_What is expected:_ Go to the line containing "In November 2015, approximately" in the records below. Repeat it and the lines after it exactly, all the way to the end.

_Data:_
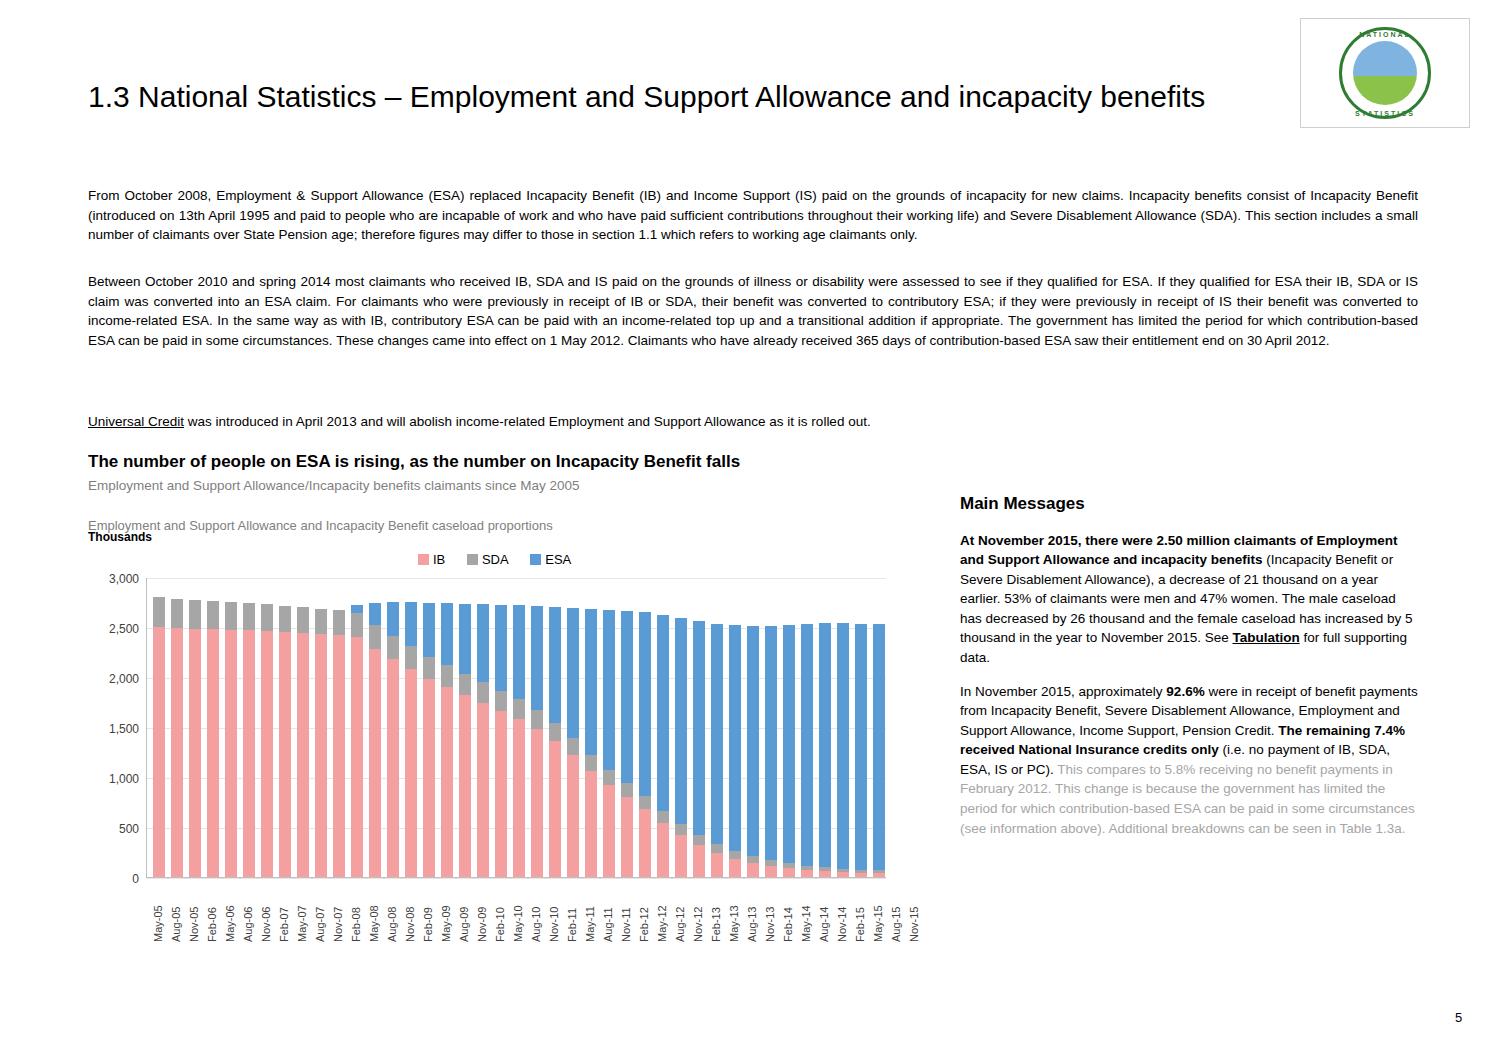NATIONAL
STATISTICS
1.3 National Statistics – Employment and Support Allowance and incapacity benefits
From October 2008, Employment & Support Allowance (ESA) replaced Incapacity Benefit (IB) and Income Support (IS) paid on the grounds of incapacity for new claims. Incapacity benefits consist of Incapacity Benefit (introduced on 13th April 1995 and paid to people who are incapable of work and who have paid sufficient contributions throughout their working life) and Severe Disablement Allowance (SDA). This section includes a small number of claimants over State Pension age; therefore figures may differ to those in section 1.1 which refers to working age claimants only.
Between October 2010 and spring 2014 most claimants who received IB, SDA and IS paid on the grounds of illness or disability were assessed to see if they qualified for ESA. If they qualified for ESA their IB, SDA or IS claim was converted into an ESA claim. For claimants who were previously in receipt of IB or SDA, their benefit was converted to contributory ESA; if they were previously in receipt of IS their benefit was converted to income-related ESA. In the same way as with IB, contributory ESA can be paid with an income-related top up and a transitional addition if appropriate. The government has limited the period for which contribution-based ESA can be paid in some circumstances. These changes came into effect on 1 May 2012. Claimants who have already received 365 days of contribution-based ESA saw their entitlement end on 30 April 2012.
Universal Credit was introduced in April 2013 and will abolish income-related Employment and Support Allowance as it is rolled out.
The number of people on ESA is rising, as the number on Incapacity Benefit falls
Employment and Support Allowance/Incapacity benefits claimants since May 2005
Employment and Support Allowance and Incapacity Benefit caseload proportions
Thousands
IB SDA ESA
3,000
2,500
2,000
1,500
1,000
500
0
May-05 Aug-05 Nov-05 Feb-06 May-06 Aug-06 Nov-06 Feb-07 May-07 Aug-07 Nov-07 Feb-08 May-08 Aug-08 Nov-08 Feb-09 May-09 Aug-09 Nov-09 Feb-10 May-10 Aug-10 Nov-10 Feb-11 May-11 Aug-11 Nov-11 Feb-12 May-12 Aug-12 Nov-12 Feb-13 May-13 Aug-13 Nov-13 Feb-14 May-14 Aug-14 Nov-14 Feb-15 May-15 Aug-15 Nov-15
Main Messages
At November 2015, there were 2.50 million claimants of Employment and Support Allowance and incapacity benefits (Incapacity Benefit or Severe Disablement Allowance), a decrease of 21 thousand on a year earlier. 53% of claimants were men and 47% women. The male caseload has decreased by 26 thousand and the female caseload has increased by 5 thousand in the year to November 2015. See Tabulation for full supporting data.
In November 2015, approximately 92.6% were in receipt of benefit payments from Incapacity Benefit, Severe Disablement Allowance, Employment and Support Allowance, Income Support, Pension Credit. The remaining 7.4% received National Insurance credits only (i.e. no payment of IB, SDA, ESA, IS or PC). This compares to 5.8% receiving no benefit payments in February 2012. This change is because the government has limited the period for which contribution-based ESA can be paid in some circumstances (see information above). Additional breakdowns can be seen in Table 1.3a.
5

_Finished exercise:_
In November 2015, approximately 92.6% were in receipt of benefit payments from Incapacity Benefit, Severe Disablement Allowance, Employment and Support Allowance, Income Support, Pension Credit. The remaining 7.4% received National Insurance credits only (i.e. no payment of IB, SDA, ESA, IS or PC). This compares to 5.8% receiving no benefit payments in February 2012. This change is because the government has limited the period for which contribution-based ESA can be paid in some circumstances (see information above). Additional breakdowns can be seen in Table 1.3a.
5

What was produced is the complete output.